■ What is being asked
Look below for the line containing "Innovative use of" and the line containing "The transcript was"; repeat exactly those two lines and all lines between them, and nothing else.
---------- Given entries ----------
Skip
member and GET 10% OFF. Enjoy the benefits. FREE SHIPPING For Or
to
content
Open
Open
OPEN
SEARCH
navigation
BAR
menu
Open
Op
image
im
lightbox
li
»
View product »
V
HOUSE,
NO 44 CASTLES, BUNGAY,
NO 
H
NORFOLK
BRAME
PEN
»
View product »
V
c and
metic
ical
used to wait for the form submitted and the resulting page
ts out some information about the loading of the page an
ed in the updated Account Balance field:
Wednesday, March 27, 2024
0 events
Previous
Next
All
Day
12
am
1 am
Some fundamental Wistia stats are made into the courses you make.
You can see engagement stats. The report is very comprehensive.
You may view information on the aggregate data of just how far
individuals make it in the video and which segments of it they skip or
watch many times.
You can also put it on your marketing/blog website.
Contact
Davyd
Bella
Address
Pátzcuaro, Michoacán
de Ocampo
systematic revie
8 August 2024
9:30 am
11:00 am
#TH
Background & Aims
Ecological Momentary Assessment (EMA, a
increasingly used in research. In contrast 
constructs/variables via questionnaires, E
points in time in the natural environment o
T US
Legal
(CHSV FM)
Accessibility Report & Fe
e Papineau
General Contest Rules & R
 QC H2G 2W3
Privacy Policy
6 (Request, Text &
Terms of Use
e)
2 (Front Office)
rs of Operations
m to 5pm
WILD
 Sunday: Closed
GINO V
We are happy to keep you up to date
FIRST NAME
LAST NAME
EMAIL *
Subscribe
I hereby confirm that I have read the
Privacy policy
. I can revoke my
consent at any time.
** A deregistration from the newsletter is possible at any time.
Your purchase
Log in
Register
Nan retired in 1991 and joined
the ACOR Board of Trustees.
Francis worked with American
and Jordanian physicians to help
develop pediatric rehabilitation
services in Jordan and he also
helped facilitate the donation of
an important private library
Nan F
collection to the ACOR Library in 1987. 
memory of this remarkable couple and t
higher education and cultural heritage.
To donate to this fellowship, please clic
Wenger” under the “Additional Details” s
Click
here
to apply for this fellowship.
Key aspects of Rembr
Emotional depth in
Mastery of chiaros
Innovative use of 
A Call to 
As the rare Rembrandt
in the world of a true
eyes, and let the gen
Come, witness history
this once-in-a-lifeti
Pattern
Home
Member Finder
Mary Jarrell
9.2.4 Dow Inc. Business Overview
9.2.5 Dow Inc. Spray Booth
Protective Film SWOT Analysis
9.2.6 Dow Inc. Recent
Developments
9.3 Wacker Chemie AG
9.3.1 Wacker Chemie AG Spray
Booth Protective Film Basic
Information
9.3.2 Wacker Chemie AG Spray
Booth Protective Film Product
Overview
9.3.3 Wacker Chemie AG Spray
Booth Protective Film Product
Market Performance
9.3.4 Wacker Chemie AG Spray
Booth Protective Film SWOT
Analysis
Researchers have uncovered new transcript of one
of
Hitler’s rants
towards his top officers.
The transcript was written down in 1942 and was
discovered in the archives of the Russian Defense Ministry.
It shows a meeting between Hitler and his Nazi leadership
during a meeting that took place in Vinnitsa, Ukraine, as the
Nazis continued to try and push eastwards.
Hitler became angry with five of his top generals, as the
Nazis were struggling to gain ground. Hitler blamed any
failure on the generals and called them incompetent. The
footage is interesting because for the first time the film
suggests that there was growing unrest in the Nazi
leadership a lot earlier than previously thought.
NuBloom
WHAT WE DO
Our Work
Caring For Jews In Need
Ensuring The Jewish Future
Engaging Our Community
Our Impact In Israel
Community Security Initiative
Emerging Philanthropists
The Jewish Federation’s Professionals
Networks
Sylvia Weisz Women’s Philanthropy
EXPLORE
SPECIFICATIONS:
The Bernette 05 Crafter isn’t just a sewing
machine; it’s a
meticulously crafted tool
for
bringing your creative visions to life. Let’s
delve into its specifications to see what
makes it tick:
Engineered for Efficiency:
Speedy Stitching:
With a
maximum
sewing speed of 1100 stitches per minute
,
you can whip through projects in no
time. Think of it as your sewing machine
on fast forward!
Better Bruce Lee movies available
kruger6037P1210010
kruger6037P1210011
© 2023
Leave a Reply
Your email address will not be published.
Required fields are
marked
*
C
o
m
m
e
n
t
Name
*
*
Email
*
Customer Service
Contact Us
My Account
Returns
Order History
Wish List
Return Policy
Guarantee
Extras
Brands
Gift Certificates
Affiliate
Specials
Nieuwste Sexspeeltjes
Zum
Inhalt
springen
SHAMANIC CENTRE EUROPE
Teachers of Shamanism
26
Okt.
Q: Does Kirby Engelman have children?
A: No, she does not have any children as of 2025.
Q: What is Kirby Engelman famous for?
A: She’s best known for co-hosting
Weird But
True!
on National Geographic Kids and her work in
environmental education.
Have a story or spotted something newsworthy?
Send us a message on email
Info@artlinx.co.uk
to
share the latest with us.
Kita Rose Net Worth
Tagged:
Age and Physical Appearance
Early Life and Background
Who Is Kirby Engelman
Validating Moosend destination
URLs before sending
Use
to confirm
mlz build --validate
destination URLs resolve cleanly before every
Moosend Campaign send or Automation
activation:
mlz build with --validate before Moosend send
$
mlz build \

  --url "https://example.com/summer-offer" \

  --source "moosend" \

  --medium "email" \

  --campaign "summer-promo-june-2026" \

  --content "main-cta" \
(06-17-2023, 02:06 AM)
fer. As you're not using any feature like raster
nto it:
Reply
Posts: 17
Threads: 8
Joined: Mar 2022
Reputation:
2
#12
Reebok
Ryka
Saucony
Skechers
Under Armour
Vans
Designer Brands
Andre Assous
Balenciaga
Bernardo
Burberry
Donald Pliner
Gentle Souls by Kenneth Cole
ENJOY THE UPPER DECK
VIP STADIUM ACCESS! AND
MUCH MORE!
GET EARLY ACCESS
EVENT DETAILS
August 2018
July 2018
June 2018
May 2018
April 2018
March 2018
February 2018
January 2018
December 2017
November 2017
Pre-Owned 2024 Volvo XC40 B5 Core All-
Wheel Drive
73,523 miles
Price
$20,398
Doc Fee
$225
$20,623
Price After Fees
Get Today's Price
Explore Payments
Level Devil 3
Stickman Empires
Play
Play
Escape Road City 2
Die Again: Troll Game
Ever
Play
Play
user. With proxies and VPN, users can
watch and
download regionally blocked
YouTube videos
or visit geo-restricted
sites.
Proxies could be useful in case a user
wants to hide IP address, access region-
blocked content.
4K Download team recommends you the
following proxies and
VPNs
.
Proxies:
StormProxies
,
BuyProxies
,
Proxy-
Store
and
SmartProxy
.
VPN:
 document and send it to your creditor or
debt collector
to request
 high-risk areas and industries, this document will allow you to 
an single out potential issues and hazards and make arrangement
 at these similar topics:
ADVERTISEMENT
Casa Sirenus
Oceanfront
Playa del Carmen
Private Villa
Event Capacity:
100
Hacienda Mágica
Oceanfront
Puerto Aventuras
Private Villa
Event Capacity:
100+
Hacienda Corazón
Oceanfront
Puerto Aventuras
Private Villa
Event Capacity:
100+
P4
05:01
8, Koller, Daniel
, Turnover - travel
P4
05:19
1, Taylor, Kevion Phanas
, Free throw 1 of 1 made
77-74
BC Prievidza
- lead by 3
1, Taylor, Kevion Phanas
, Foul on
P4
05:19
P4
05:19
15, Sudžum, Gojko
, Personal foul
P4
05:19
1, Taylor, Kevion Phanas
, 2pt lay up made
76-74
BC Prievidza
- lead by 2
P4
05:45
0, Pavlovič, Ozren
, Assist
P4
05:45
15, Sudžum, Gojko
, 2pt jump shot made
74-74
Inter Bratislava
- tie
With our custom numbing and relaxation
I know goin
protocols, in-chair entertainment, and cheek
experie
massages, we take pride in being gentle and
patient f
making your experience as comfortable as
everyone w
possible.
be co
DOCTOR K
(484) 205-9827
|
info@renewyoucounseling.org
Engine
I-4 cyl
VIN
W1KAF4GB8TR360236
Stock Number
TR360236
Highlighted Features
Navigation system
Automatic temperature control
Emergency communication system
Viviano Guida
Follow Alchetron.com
----------
■ Result of this task
Innovative use of 
A Call to 
As the rare Rembrandt
in the world of a true
eyes, and let the gen
Come, witness history
this once-in-a-lifeti
Pattern
Home
Member Finder
Mary Jarrell
9.2.4 Dow Inc. Business Overview
9.2.5 Dow Inc. Spray Booth
Protective Film SWOT Analysis
9.2.6 Dow Inc. Recent
Developments
9.3 Wacker Chemie AG
9.3.1 Wacker Chemie AG Spray
Booth Protective Film Basic
Information
9.3.2 Wacker Chemie AG Spray
Booth Protective Film Product
Overview
9.3.3 Wacker Chemie AG Spray
Booth Protective Film Product
Market Performance
9.3.4 Wacker Chemie AG Spray
Booth Protective Film SWOT
Analysis
Researchers have uncovered new transcript of one
of
Hitler’s rants
towards his top officers.
The transcript was written down in 1942 and was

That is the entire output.